You are all cordially invited to his defense.

Sincerely
Rao


Trust and Profit Sensitive Ranking for the Deep Web and On-line Advertisements
By

Raju Balakrishnan

Thursday, July 19, 2012
10:00 am
Brickyard 528

Subbarao Kambhampati, Chair
Yi Chen
AnHai Doan (U. Wisconsin, Madison)
Huan Liu

Abstract

Ranking is of definitive importance to both usability and profitability of web information systems. While ranking of
results is crucial for the accessibility of information to the user, the ranking of online ads increases the profitability
of the search provider. The scope of my thesis includes both search and ad ranking.

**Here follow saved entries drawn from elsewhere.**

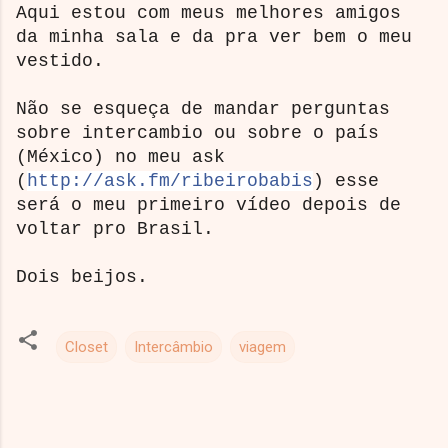
Aqui estou com meus melhores amigos
da minha sala e da pra ver bem o meu
vestido.
Não se esqueça de mandar perguntas
sobre intercambio ou sobre o país
(México) no meu ask
(
http://ask.fm/ribeirobabis
) esse
será o meu primeiro vídeo depois de
voltar pro Brasil.
Dois beijos.
Closet
Intercâmbio
viagem
C
o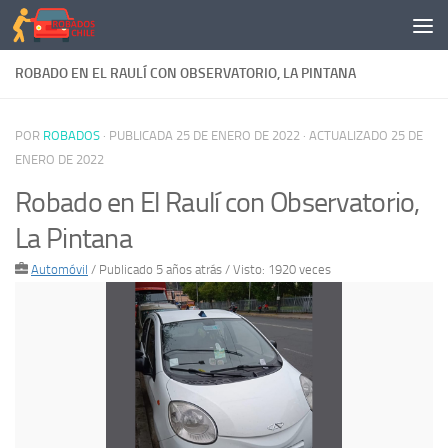
Saltar al contenido
ROBADO EN EL RAULÍ CON OBSERVATORIO, LA PINTANA
POR
ROBADOS
· PUBLICADA
25 DE ENERO DE 2022
· ACTUALIZADO
25 DE
ENERO DE 2022
Robado en El Raulí con Observatorio,
La Pintana
Automóvil
/
Publicado 5 años atrás
/ Visto: 1920 veces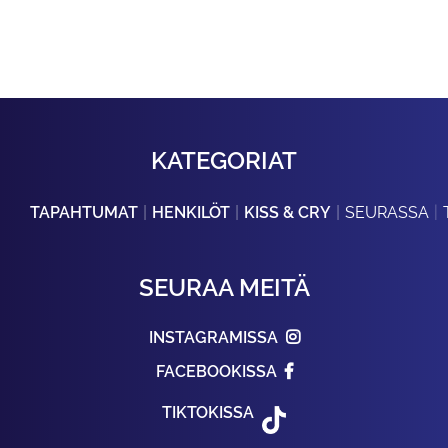
KATEGORIAT
TAPAHTUMAT
HENKILÖT
KISS & CRY
SEURASSA
SEURAA MEITÄ
INSTAGRAMISSA
FACEBOOKISSA
TIKTOKISSA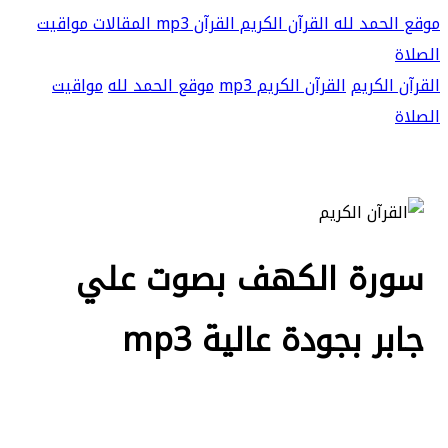
موقع الحمد لله
القرآن الكريم
القرآن mp3
المقالات
مواقيت
الصلاة
القرآن الكريم
القرآن الكريم mp3
موقع الحمد لله
مواقيت
الصلاة
سورة الكهف بصوت علي
جابر بجودة عالية mp3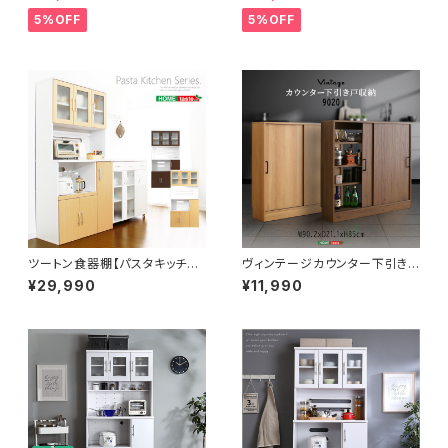
5%OFF
5%OFF
ツートン食器棚【パスタキッチン
ヴィンテージカウンター下引き
ボード】（幅90cm×高さ180cm
戸収納9020 VKSS-9020
¥29,990
¥11,990
タイプ） PST-1890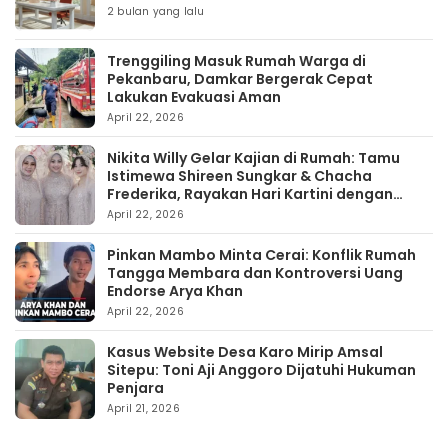
2 bulan yang lalu
Trenggiling Masuk Rumah Warga di
Pekanbaru, Damkar Bergerak Cepat
Lakukan Evakuasi Aman
April 22, 2026
Nikita Willy Gelar Kajian di Rumah: Tamu
Istimewa Shireen Sungkar & Chacha
Frederika, Rayakan Hari Kartini dengan
Kehangatan
April 22, 2026
Pinkan Mambo Minta Cerai: Konflik Rumah
Tangga Membara dan Kontroversi Uang
Endorse Arya Khan
April 22, 2026
Kasus Website Desa Karo Mirip Amsal
Sitepu: Toni Aji Anggoro Dijatuhi Hukuman
Penjara
April 21, 2026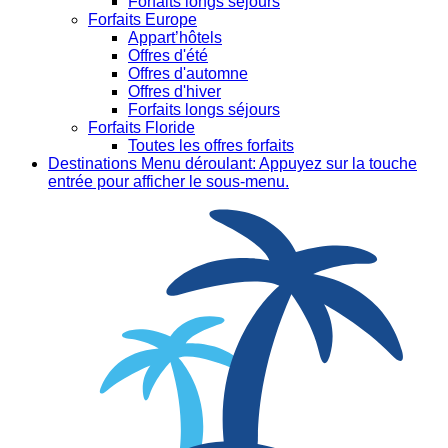
Forfaits longs séjours
Forfaits Europe
Appart’hôtels
Offres d'été
Offres d'automne
Offres d'hiver
Forfaits longs séjours
Forfaits Floride
Toutes les offres forfaits
Destinations
Menu déroulant: Appuyez sur la touche
entrée pour afficher le sous-menu.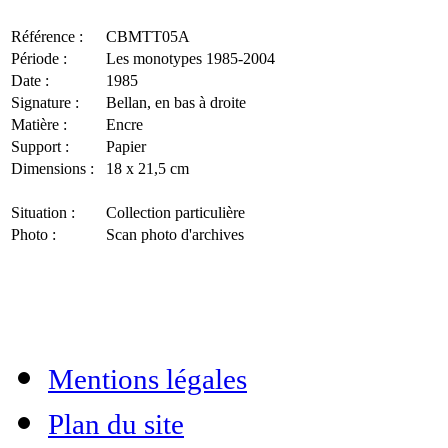
Référence :
CBMTT05A
Période :
Les monotypes 1985-2004
Date :
1985
Signature :
Bellan, en bas à droite
Matière :
Encre
Support :
Papier
Dimensions :
18 x 21,5 cm
Situation :
Collection particulière
Photo :
Scan photo d'archives
Mentions légales
Plan du site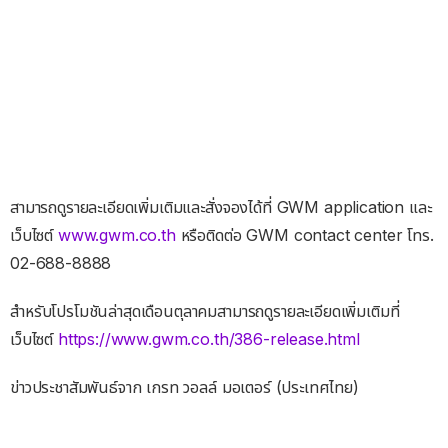
สามารถดูรายละเอียดเพิ่มเติมและสั่งจองได้ที่ GWM application และ
เว็บไซต์
www.gwm.co.th
หรือติดต่อ GWM contact center โทร.
02-688-8888
สำหรับโปรโมชันล่าสุดเดือนตุลาคมสามารถดูรายละเอียดเพิ่มเติมที่
เว็บไซต์
https://www.gwm.co.th/386-release.html
ข่าวประชาสัมพันธ์จาก เกรท วอลล์ มอเตอร์ (ประเทศไทย)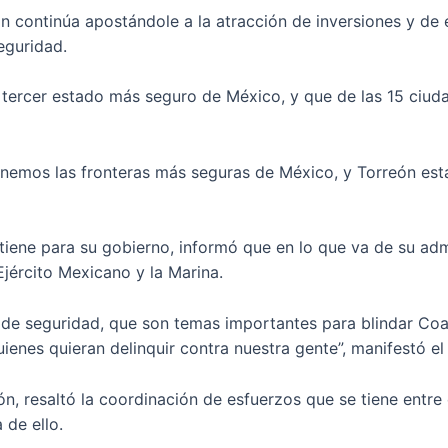
ón continúa apostándole a la atracción de inversiones y d
eguridad.
 tercer estado más seguro de México, y que de las 15 ciuda
tenemos las fronteras más seguras de México, y Torreón est
 tiene para su gobierno, informó que en lo que va de su adm
Ejército Mexicano y la Marina.
s de seguridad, que son temas importantes para blindar Coa
ienes quieran delinquir contra nuestra gente”, manifestó 
 resaltó la coordinación de esfuerzos que se tiene entre e
 de ello.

I consider the emerging problem of ranking the deep web data considering trustworthiness and relevance. I
address the end-to-end deep web ranking by focusing on: (i) ranking and selection of the deep web databases
(ii) topic sensitive ranking of the sources (iii) ranking the result tuples from the selected databases. Especially,
assessing the trustworthiness and relevances of results for ranking is hard since the currently used link analysis
is inapplicable (since deep web records do not have links). I formulated a method---namely SourceRank---to
assess the trustworthiness and relevance of the sources based on the inter-source agreement. Secondly, I extend
the SourceRank to consider the topic of the agreeing sources in multi-topic environments. Further, I formulate a
ranking sensitive to trustworthiness and relevance for the individual results returned by the selected sources.

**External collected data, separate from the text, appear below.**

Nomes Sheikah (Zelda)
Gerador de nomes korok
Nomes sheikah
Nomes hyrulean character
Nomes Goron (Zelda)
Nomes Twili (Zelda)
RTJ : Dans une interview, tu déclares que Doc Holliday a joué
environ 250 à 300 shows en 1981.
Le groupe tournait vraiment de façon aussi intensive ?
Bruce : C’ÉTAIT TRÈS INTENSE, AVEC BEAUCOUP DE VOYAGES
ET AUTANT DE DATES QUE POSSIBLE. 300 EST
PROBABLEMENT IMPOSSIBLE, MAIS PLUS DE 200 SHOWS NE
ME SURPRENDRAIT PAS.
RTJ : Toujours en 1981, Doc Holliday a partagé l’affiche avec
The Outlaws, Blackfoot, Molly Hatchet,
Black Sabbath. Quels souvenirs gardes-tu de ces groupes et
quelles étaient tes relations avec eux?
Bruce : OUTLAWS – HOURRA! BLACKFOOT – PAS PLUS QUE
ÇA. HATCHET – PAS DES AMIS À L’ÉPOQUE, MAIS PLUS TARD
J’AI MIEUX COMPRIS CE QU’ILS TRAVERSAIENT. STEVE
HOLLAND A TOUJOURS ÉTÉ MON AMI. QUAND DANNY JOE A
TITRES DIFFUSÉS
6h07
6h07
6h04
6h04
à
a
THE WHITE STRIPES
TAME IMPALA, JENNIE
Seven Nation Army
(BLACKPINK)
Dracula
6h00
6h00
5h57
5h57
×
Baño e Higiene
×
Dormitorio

For ad ranking, I formulate a generalized ranking function---namely Click Efficiency (CE)---based on a realistic
user click model of ads and documents. The CE ranking considers hitherto ignored parameters of perceived
relevance and user dissatisfaction. CE ranking guaranteeing optimal utilities for the click model. Interestingly, I
show that the existing ad and document ranking functions are reduced forms of the CE ranking under restrictive
assumptions. Subsequently, I extend the CE ranking to include a pricing mechanism, designing a complete
auction mechanism. My analysis proves several desirable properties including revenue dominance over popular
Vickery-Clarke-Groves (VCG) auctions for the same bid vector and existence of a Nash equilibrium in pure
strategies. The equilibrium is socially optimal, and revenue equivalent to the truthful VCG equilibrium. Further, I
relax the independence assumption in CE ranking and analyze the diversity ranking problem. I show that optimal
diversity ranking is NP-Hard in general, and that a constant time approximation algorithm is not likely.